Work order: Extract every line of text from the listing below verbatim, keeping the original order and line breaks. Omit the pictures from the output.

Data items
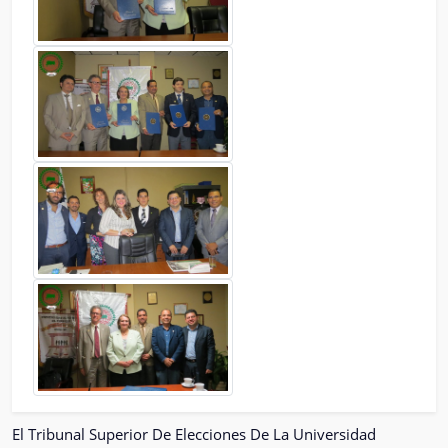
El Tribunal Superior De Elecciones De La Universidad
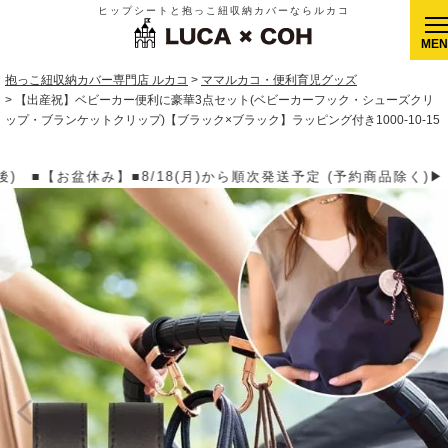
ヒップシートと抱っこ紐収納カバーならルカコ
CLOSE
抱っこ紐収納カバー専門店 ルカコ
ママルカコ・便利育児グッズ
【出産祝】ベビーカー便利に豪華3点セット(ベビーカーフック・シューズクリ
ップ・ブランケットクリップ)【ブラック×ブラック】ラッピング付き1000-10-15
発送予定 (予約商品除く)▶【送料】ゆうパケット400円(全国一律)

Answer to this exercise:
El Tribunal Superior De Elecciones De La Universidad
ヒップシートと抱っこ紐収納カバーならルカコ
CLOSE
抱っこ紐収納カバー専門店 ルカコ
ママルカコ・便利育児グッズ
【出産祝】ベビーカー便利に豪華3点セット(ベビーカーフック・シューズクリ
ップ・ブランケットクリップ)【ブラック×ブラック】ラッピング付き1000-10-15
発送予定 (予約商品除く)▶【送料】ゆうパケット400円(全国一律)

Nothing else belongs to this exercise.